Thanks for the link, ACLs are not preserved. So I do not understand your remark about ACLs.

BTW, in relation to #6606, the list should be extended with directory junctions (probably amendment of the line with hard links).

You discovered that chmod on Synology breaks ACL inheritance, which is annoying. Our “chmod” on Windows (effectively, setting or unsetting the read only bit) does not break ACL inheritance, as far as I know. Hence,

For completeness, in relation to my previous post Problems when syncing from Windows to Synology NAS :

Synology privileges seem to be controlled exclusively by ACLs. If a file/directory has no assigned ACL, it deduces the ACL from the unix “rwx” flags. But in case ACL is assigned, the unix rights are completely ignored. They may even not correspond to the actual ACL privileges. E.g. after creating a new file in the internal text editor:

$ls -le aa
----------+ 1 sc-syncthing syncthing 1507328 Feb 10 12:29 aa
         [0] group:administrators:allow:rwxpdDaARWc--:---- (level: 4)
         [1] group:sc-syncthing:allow:rwxpdDaARWc--:---- (level: 4)
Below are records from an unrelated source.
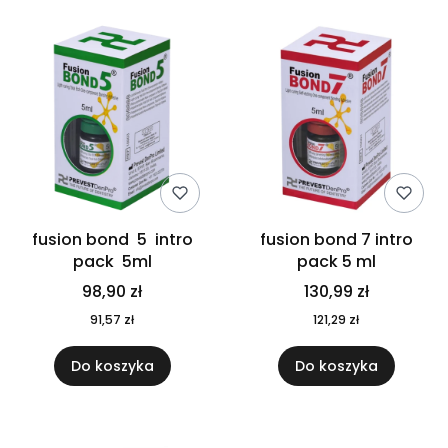
fusion bond 5 intro
fusion bond 7 intro
pack 5ml
pack 5 ml
98,90 zł
130,99 zł
91,57 zł
121,29 zł
Do koszyka
Do koszyka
unix rights are not filled in at all!

The Synology privilege system is not bad, but it is totally incompatible with unix-like rights. Even Windows are more compatible than Synology: if you want to make a file read-only on Synology, you have to edit the ACL; on Windows, there is a read-only flag.

If it is possible to distinguish Synology as a platform when building Syncthing, Ignore Privileges should be always checked here. When Privileges are not ignored, reading unix privileges is unreliable from the perspective of ST.